Targeted for summer of 2020, Moxy plans to open its third hotel in Japan, Moxy Osaka Shin Umeda (provisional name) in Fukushima Ward, Osaka. Wise Labo is in charge of planning and designing the interior for it as well.
“We made a proposal for our view of the Moxy hotel based on a consideration of what kind of area Shin Umeda is,” Sakairi says. “The operator said we had a good understanding of the Moxy brand, and the brand owner said they were keen to have a Moxy in Shin Umeda. On that basis, we won the pitch. The three keywords to focus on here are local, bohemian, and industrial. Instead of just proposing a design that simply replicates the concept of the brand, we went for a concept that’s a bit more innovative. We also came up with a definition of the problem that needed to be solved and a solution. I think that’s the reason why our proposal resonated with the client.”
Currently, seven designers at Wise Labo use AutoCAD products. A key feature of the office is that all staff members are project-oriented, so each project tends to involve various members with different roles. The same applies for design work. Depending on the size and objective of the project, furniture and equipment personnel can also add their input and modify the design while the architects and designers are designing. For the design of the Moxy hotel and the upcoming second hotel project, AutoCAD LT plays a critical role.
When there are a group of people involved, the most common issues are the speed and smoothness of information sharing. “AutoCAD is so convenient,” Sakairi says. “For example, if you’re away on business or catching up after a meeting, you can bring up the drawings from the staff who are back in the studio in an instant with the AutoCAD mobile app, or use the shared view function if you need to get a consensus from all the parties involved.”
Wise Labo is a small firm, but it’s a mighty one. Since there are often multiple projects going on at any one time, checking up and staying up-to-date on the progress of these projects has a major impact on work efficiency.

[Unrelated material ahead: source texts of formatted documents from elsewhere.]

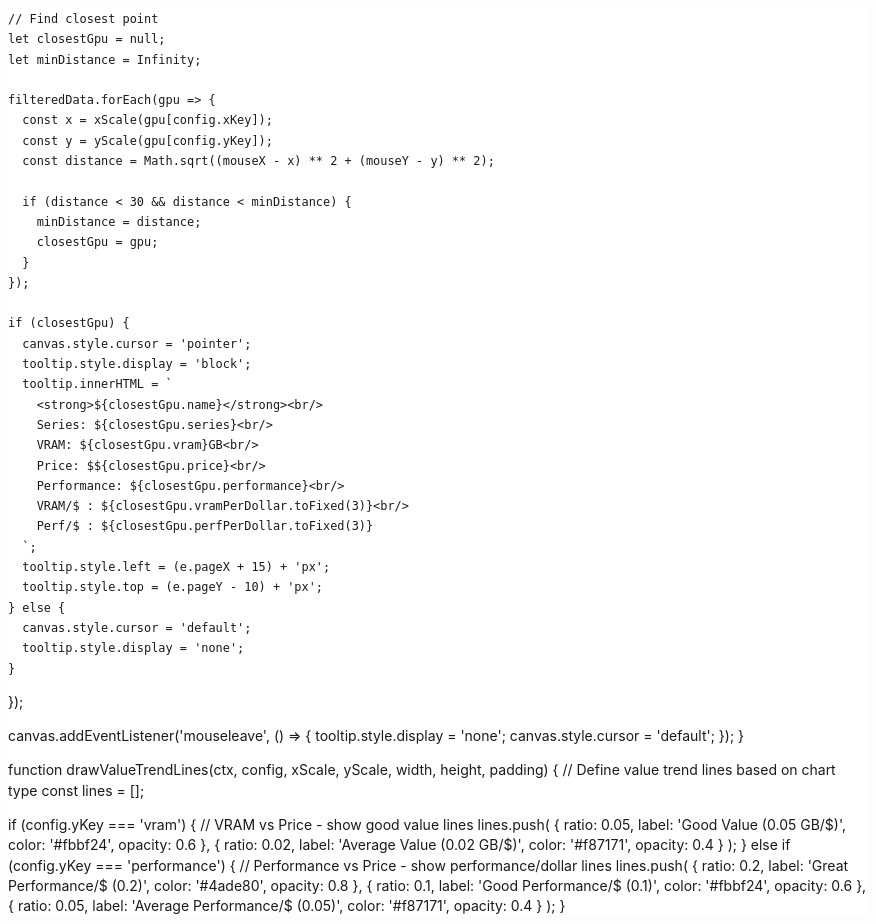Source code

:    // Find closest point
    let closestGpu = null;
    let minDistance = Infinity;
    
    filteredData.forEach(gpu => {
      const x = xScale(gpu[config.xKey]);
      const y = yScale(gpu[config.yKey]);
      const distance = Math.sqrt((mouseX - x) ** 2 + (mouseY - y) ** 2);
      
      if (distance < 30 && distance < minDistance) {
        minDistance = distance;
        closestGpu = gpu;
      }
    });
    
    if (closestGpu) {
      canvas.style.cursor = 'pointer';
      tooltip.style.display = 'block';
      tooltip.innerHTML = `
        <strong>${closestGpu.name}</strong><br/>
        Series: ${closestGpu.series}<br/>
        VRAM: ${closestGpu.vram}GB<br/>
        Price: $${closestGpu.price}<br/>
        Performance: ${closestGpu.performance}<br/>
        VRAM/$ : ${closestGpu.vramPerDollar.toFixed(3)}<br/>
        Perf/$ : ${closestGpu.perfPerDollar.toFixed(3)}
      `;
      tooltip.style.left = (e.pageX + 15) + 'px';
      tooltip.style.top = (e.pageY - 10) + 'px';
    } else {
      canvas.style.cursor = 'default';
      tooltip.style.display = 'none';
    }
  });
  
  canvas.addEventListener('mouseleave', () => {
    tooltip.style.display = 'none';
    canvas.style.cursor = 'default';
  });
}

function drawValueTrendLines(ctx, config, xScale, yScale, width, height, padding) {
  // Define value trend lines based on chart type
  const lines = [];
  
  if (config.yKey === 'vram') {
    // VRAM vs Price - show good value lines
    lines.push(
      { ratio: 0.05, label: 'Good Value (0.05 GB/$)', color: '#fbbf24', opacity: 0.6 },
      { ratio: 0.02, label: 'Average Value (0.02 GB/$)', color: '#f87171', opacity: 0.4 }
    );
  } else if (config.yKey === 'performance') {
    // Performance vs Price - show performance/dollar lines
    lines.push(
      { ratio: 0.2, label: 'Great Performance/$ (0.2)', color: '#4ade80', opacity: 0.8 },
      { ratio: 0.1, label: 'Good Performance/$ (0.1)', color: '#fbbf24', opacity: 0.6 },
      { ratio: 0.05, label: 'Average Performance/$ (0.05)', color: '#f87171', opacity: 0.4 }
    );
  }
  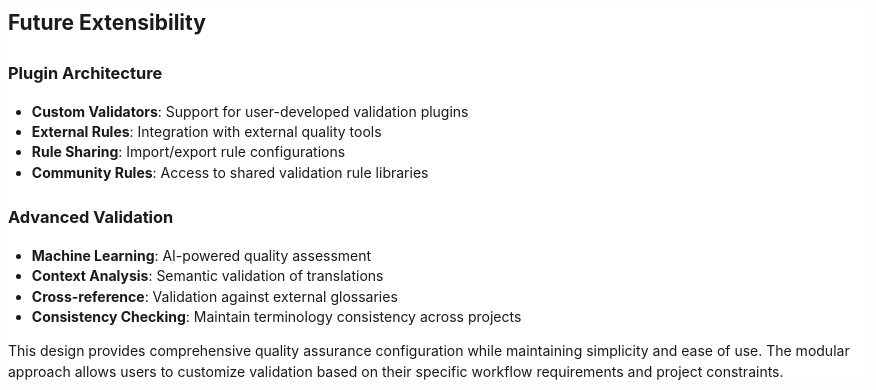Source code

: ## Future Extensibility

### Plugin Architecture
- **Custom Validators**: Support for user-developed validation plugins
- **External Rules**: Integration with external quality tools
- **Rule Sharing**: Import/export rule configurations
- **Community Rules**: Access to shared validation rule libraries

### Advanced Validation
- **Machine Learning**: AI-powered quality assessment
- **Context Analysis**: Semantic validation of translations
- **Cross-reference**: Validation against external glossaries
- **Consistency Checking**: Maintain terminology consistency across projects

This design provides comprehensive quality assurance configuration while maintaining simplicity and ease of use. The modular approach allows users to customize validation based on their specific workflow requirements and project constraints.
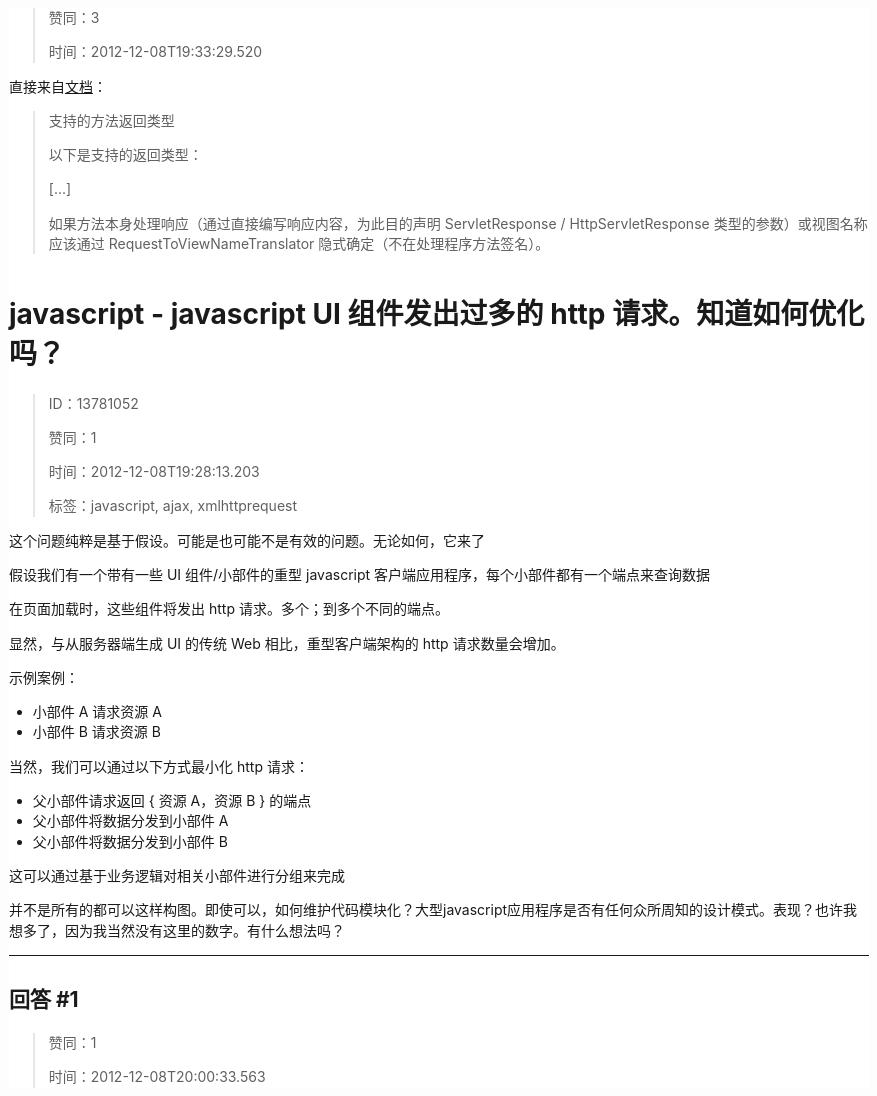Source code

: > 赞同：3
> 
> 时间：2012-12-08T19:33:29.520

直接来自[文档](http://static.springsource.org/spring/docs/3.1.x/spring-framework-reference/htmlsingle/spring-framework-reference.html#mvc-ann-return-types)：

> 支持的方法返回类型
> 
> 以下是支持的返回类型：
> 
> [...]
> 
> 如果方法本身处理响应（通过直接编写响应内容，为此目的声明 ServletResponse / HttpServletResponse 类型的参数）或视图名称应该通过 RequestToViewNameTranslator 隐式确定（不在处理程序方法签名）。

# javascript - javascript UI 组件发出过多的 http 请求。知道如何优化吗？

> ID：13781052
> 
> 赞同：1
> 
> 时间：2012-12-08T19:28:13.203
> 
> 标签：javascript, ajax, xmlhttprequest

这个问题纯粹是基于假设。可能是也可能不是有效的问题。无论如何，它来了

假设我们有一个带有一些 UI 组件/小部件的重型 javascript 客户端应用程序，每个小部件都有一个端点来查询数据

在页面加载时，这些组件将发出 http 请求。多个；到多个不同的端点。

显然，与从服务器端生成 UI 的传统 Web 相比，重型客户端架构的 http 请求数量会增加。

示例案例：

*   小部件 A 请求资源 A
*   小部件 B 请求资源 B

当然，我们可以通过以下方式最小化 http 请求：

*   父小部件请求返回 { 资源 A，资源 B } 的端点
*   父小部件将数据分发到小部件 A
*   父小部件将数据分发到小部件 B

这可以通过基于业务逻辑对相关小部件进行分组来完成

并不是所有的都可以这样构图。即使可以，如何维护代码模块化？大型javascript应用程序是否有任何众所周知的设计模式。表现？也许我想多了，因为我当然没有这里的数字。有什么想法吗？

* * *

## 回答 #1

> 赞同：1
> 
> 时间：2012-12-08T20:00:33.563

“The drawing comparison feature (DWG Compare)—which became available in AutoCAD LT 2019—is so convenient for this. Previously, staff created a review diagram showing where changes had been made each time progress was checked. The new drawing comparison feature has several benefits. From my point of view, it’s really useful to be able to easily review where changes have been made. All the staff needs to do is save the drawings before and after the changes are made, so there’s no need for a review diagram and work time is shortened as a result.”
"AutoCAD is also extremely stable,” Sakairi continues. “In terms of operability and compatibility, it’s completely accurate."
In terms of the work process, the division of labor is performed via the cloud, and work can be done in collaboration with people outside the design department. “If you’re working with a partner, garbled text format errors can be very costly,” he says. “I think AutoCAD is the most reliable platform you can find for shared use wherever you are.”